Stored data entries:
- Opening Delimiter -
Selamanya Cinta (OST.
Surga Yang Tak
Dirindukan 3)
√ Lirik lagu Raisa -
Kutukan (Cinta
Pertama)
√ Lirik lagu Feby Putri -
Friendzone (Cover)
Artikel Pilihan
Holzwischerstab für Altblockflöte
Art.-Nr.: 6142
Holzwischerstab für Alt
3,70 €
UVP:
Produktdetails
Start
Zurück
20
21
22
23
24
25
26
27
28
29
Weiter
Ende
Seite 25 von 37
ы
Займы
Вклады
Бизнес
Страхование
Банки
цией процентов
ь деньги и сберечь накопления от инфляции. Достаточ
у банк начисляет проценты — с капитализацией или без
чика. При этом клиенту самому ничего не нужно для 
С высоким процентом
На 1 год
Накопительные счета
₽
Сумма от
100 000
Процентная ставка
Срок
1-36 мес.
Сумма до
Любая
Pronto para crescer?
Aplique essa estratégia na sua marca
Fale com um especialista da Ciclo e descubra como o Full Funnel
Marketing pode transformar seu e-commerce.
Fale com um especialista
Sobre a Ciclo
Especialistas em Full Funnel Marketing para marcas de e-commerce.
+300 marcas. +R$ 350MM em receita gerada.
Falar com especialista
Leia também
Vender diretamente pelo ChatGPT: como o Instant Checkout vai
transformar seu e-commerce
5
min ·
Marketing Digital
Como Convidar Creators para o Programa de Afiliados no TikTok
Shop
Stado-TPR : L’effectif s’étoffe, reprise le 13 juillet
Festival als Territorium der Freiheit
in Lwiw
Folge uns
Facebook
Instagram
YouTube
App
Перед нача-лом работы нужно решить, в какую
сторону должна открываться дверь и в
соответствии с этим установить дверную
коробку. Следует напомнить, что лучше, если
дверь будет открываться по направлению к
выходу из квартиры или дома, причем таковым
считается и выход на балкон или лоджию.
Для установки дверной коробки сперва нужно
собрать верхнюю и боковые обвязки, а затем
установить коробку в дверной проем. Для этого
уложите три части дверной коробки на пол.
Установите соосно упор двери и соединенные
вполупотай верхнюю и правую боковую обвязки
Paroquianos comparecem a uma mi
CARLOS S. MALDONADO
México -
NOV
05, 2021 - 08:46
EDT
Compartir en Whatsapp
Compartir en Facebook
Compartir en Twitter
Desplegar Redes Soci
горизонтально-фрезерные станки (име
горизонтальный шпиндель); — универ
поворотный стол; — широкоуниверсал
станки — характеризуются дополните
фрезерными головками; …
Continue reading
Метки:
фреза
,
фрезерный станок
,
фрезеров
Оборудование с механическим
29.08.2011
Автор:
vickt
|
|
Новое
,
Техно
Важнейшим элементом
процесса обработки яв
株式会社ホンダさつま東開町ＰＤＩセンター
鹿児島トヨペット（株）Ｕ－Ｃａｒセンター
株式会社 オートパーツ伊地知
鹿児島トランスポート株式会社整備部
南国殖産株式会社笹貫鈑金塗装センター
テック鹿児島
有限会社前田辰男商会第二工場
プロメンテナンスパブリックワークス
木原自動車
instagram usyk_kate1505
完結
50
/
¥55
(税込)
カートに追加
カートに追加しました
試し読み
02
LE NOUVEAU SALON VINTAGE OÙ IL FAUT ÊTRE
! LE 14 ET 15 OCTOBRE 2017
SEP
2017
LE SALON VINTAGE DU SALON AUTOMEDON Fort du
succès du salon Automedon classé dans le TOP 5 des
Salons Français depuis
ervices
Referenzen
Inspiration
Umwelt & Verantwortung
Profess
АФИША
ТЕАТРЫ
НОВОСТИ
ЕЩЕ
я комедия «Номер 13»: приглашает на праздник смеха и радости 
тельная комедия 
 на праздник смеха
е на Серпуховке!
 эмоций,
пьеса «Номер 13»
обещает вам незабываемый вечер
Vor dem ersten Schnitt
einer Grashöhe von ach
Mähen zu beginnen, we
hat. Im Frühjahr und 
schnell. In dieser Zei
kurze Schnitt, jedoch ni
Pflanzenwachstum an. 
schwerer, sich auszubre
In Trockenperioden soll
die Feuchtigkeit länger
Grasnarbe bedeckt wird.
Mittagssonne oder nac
- Closing Delimiter -
**EXERCISE**
Copy the entries verbatim, starting at their first line and stopping after the line that contains "Важнейшим элементом".

**RESPONSE TO THE TASK**
Selamanya Cinta (OST.
Surga Yang Tak
Dirindukan 3)
√ Lirik lagu Raisa -
Kutukan (Cinta
Pertama)
√ Lirik lagu Feby Putri -
Friendzone (Cover)
Artikel Pilihan
Holzwischerstab für Altblockflöte
Art.-Nr.: 6142
Holzwischerstab für Alt
3,70 €
UVP:
Produktdetails
Start
Zurück
20
21
22
23
24
25
26
27
28
29
Weiter
Ende
Seite 25 von 37
ы
Займы
Вклады
Бизнес
Страхование
Банки
цией процентов
ь деньги и сберечь накопления от инфляции. Достаточ
у банк начисляет проценты — с капитализацией или без
чика. При этом клиенту самому ничего не нужно для 
С высоким процентом
На 1 год
Накопительные счета
₽
Сумма от
100 000
Процентная ставка
Срок
1-36 мес.
Сумма до
Любая
Pronto para crescer?
Aplique essa estratégia na sua marca
Fale com um especialista da Ciclo e descubra como o Full Funnel
Marketing pode transformar seu e-commerce.
Fale com um especialista
Sobre a Ciclo
Especialistas em Full Funnel Marketing para marcas de e-commerce.
+300 marcas. +R$ 350MM em receita gerada.
Falar com especialista
Leia também
Vender diretamente pelo ChatGPT: como o Instant Checkout vai
transformar seu e-commerce
5
min ·
Marketing Digital
Como Convidar Creators para o Programa de Afiliados no TikTok
Shop
Stado-TPR : L’effectif s’étoffe, reprise le 13 juillet
Festival als Territorium der Freiheit
in Lwiw
Folge uns
Facebook
Instagram
YouTube
App
Перед нача-лом работы нужно решить, в какую
сторону должна открываться дверь и в
соответствии с этим установить дверную
коробку. Следует напомнить, что лучше, если
дверь будет открываться по направлению к
выходу из квартиры или дома, причем таковым
считается и выход на балкон или лоджию.
Для установки дверной коробки сперва нужно
собрать верхнюю и боковые обвязки, а затем
установить коробку в дверной проем. Для этого
уложите три части дверной коробки на пол.
Установите соосно упор двери и соединенные
вполупотай верхнюю и правую боковую обвязки
Paroquianos comparecem a uma mi
CARLOS S. MALDONADO
México -
NOV
05, 2021 - 08:46
EDT
Compartir en Whatsapp
Compartir en Facebook
Compartir en Twitter
Desplegar Redes Soci
горизонтально-фрезерные станки (име
горизонтальный шпиндель); — универ
поворотный стол; — широкоуниверсал
станки — характеризуются дополните
фрезерными головками; …
Continue reading
Метки:
фреза
,
фрезерный станок
,
фрезеров
Оборудование с механическим
29.08.2011
Автор:
vickt
|
|
Новое
,
Техно
Важнейшим элементом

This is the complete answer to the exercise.